Man stole £30,000 from dying dad's savings
A man given the responsibility by his brother and two sisters of looking after their father's financial affairs has been jailed for six months for stealing £30,000 of the savings to fund his gambling.
Martin O'Brien (55), from Rossnagalliagh Park in Londonderry, kept his gambling addiction secret from his siblings as he persuaded them to each sign a piece of paper giving him the sole authority to deal with their father's financial affairs.
His father was suffering from Alzheimer's disease and was going into care.
O'Brien admitted stealing the money from his father Douglas' Derry Credit Union, Pennyburn Credit Union and Post Office savings accounts over a three-year period starting in July 2010, the month when his father was admitted to a local nursing home suffering from dementia.
Mr O'Brien's health deteriorated to such an extent that he was admitted to Altnagelvin Hospital in March 2013.
His family was informed he didn't have long to live.
On April 24, 2013, two days before their father died, O'Brien told one of his sisters, as they sat beside their father in hospital, that he'd taken the money. There has been no contact between O'Brien and his siblings since the hospital bedside confession.
Following Mr O'Brien's funeral, police enquiries were carried out and they revealed that when the defendant took over his father's finances there was just over £10,000 in his Derry Credit Union account, just over £13,000 in his Pennyburn Credit Union account and £6,000 in his Post Office account.
At Mr O'Brien's death, there was £7.18 in his Derry Credit Union Account, £22.06 in the Pennyburn Account and nothing in his Post Office account.
"Examples of how he obtained money and the use of documentation was shown by the fact that he would get invoices from the nursing home and on the strength of that he would get a cheque from Pennyburn Credit Union. The invoice was then receipted and the defendant then took that to the Derry Credit Union which paid him the equivalent of the invoice in cash which he retained for his own use," Judge Philip Babington said.

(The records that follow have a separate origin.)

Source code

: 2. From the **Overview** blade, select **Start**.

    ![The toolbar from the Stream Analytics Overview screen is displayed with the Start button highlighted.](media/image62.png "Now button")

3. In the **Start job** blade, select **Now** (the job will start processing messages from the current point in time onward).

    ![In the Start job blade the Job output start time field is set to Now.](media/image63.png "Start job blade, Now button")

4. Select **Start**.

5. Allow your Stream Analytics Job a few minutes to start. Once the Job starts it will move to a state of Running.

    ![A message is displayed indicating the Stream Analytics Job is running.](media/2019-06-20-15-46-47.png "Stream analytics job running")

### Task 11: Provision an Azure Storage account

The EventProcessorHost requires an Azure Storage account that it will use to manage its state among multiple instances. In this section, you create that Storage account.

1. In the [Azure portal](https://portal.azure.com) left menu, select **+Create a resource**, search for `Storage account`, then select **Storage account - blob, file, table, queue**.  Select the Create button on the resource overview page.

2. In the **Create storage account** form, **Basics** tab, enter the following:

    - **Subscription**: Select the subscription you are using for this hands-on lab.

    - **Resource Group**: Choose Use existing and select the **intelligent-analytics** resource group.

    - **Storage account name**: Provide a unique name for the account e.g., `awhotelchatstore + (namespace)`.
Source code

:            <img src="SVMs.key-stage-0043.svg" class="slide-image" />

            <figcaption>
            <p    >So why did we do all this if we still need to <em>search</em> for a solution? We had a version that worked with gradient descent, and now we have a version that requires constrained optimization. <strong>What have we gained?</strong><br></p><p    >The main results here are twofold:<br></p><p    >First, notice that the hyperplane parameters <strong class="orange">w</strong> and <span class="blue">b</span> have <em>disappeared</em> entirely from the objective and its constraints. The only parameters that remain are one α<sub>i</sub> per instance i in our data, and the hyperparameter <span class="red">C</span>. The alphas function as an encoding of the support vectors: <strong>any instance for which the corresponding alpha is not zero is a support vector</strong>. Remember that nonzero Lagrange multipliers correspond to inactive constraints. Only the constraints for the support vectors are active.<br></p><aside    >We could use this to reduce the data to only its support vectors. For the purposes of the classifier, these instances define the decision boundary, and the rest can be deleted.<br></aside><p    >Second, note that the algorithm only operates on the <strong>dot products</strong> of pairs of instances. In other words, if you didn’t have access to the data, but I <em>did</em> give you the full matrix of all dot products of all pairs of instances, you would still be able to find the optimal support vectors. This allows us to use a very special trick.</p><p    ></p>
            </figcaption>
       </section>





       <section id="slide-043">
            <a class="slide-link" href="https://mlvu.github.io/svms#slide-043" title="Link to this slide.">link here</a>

"The defendant was interviewed by the police regarding these matters and said he had given money of his own which he had won from gambling to his father to keep for him.
"He said that with his father's dementia worsening, he might not have remembered and therefore the only way to get the money back was to take it from his accounts. During his interviews he also made allegations regarding his two sisters and brother," Judge Babington added.
A psychologist's report stated that O'Brien had a long history of gambling and of alcohol abuse but he had neither gambled nor consumed alcohol since his arrest. He has also been assessed at low likelihood of re-offending.
Judge Babington added: "This is quite clearly a serious breach of trust case in which the defendant's siblings gave him full authority to deal with their father's financial affairs and he quite clearly took advantage of his father's inability to look after them himself.
"This behaviour went on for nearly three years and was very cruelly brought to light as his father lay dying in the hospital.
"The money was used to fund the defendant's gambling addiction and although he says he was always hoping to pay the money back that, of course, was a hopeless hope. The court does not know who would have benefited under the estate but it is clear the money should never have been taken in the first place."
O'Brien will serve half his 12-month jail sentence in custody and half on licence on release.